Removal from the investment process is nearly complete.

Investment advisors are being pushed out of the investment business. The trend started decades ago, and now with the advent of packaged investment products and their enthusiastic embrace by fund companies, individual investors, and even advisors themselves, the trend has perhaps reached its logical conclusion. Advisors have transitioned in both their own minds and in the public’s perception from being investment advisors to being relationship managers. Now, admittedly a huge number of activities occur under the financial planning umbrella, and advisors bring diverse talents to the table as they address a multitude of client needs. Still, the trend of curtailing the advisor role in the investment process is undeniable.

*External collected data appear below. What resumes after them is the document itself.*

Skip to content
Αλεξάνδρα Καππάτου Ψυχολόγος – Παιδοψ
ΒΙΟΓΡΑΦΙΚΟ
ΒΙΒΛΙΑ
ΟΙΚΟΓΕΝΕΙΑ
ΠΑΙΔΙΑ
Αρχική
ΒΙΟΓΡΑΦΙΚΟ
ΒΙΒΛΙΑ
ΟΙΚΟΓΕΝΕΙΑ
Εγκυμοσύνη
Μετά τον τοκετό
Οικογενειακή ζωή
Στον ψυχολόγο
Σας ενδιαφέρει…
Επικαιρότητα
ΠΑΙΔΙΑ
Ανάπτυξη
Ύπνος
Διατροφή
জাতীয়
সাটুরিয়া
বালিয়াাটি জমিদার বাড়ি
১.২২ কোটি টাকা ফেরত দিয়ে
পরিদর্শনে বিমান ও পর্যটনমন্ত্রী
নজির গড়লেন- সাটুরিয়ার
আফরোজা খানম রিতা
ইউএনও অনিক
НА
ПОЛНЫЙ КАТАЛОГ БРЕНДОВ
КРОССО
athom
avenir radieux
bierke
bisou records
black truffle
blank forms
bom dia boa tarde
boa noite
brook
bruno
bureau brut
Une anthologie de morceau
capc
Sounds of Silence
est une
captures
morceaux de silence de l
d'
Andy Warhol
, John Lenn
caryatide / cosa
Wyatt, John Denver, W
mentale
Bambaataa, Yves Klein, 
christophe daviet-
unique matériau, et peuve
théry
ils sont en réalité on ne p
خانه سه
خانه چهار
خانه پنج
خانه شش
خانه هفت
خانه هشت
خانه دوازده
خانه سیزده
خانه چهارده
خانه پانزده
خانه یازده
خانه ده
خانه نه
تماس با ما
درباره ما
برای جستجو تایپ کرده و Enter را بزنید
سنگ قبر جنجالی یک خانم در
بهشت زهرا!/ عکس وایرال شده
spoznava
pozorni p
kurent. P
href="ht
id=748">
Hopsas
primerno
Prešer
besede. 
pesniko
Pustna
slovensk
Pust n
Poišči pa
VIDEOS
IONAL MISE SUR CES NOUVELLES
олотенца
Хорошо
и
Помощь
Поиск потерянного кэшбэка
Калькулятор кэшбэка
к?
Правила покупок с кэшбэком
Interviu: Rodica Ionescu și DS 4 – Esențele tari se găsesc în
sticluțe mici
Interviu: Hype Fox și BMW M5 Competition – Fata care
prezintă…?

Decades ago, advisors often defined themselves as stock-pickers. Using either their own research or that of their parent brokerage firms, they would construct portfolios of blue-chip stocks and perhaps a few fliers for their clients. They would also ladder bond portfolios or pick a few municipal or utility bonds to add income to the portfolio. No scorecard of their success was kept, but the record was likely spotty. Eventually, the costs and limited diversification of these portfolios came to be seen as disadvantages, especially before deregulated stock trading commissions. Mutual funds presented themselves as a solution, and advisors shed their role as security selectors and adopted the new role of selectors and evaluators of fund managers.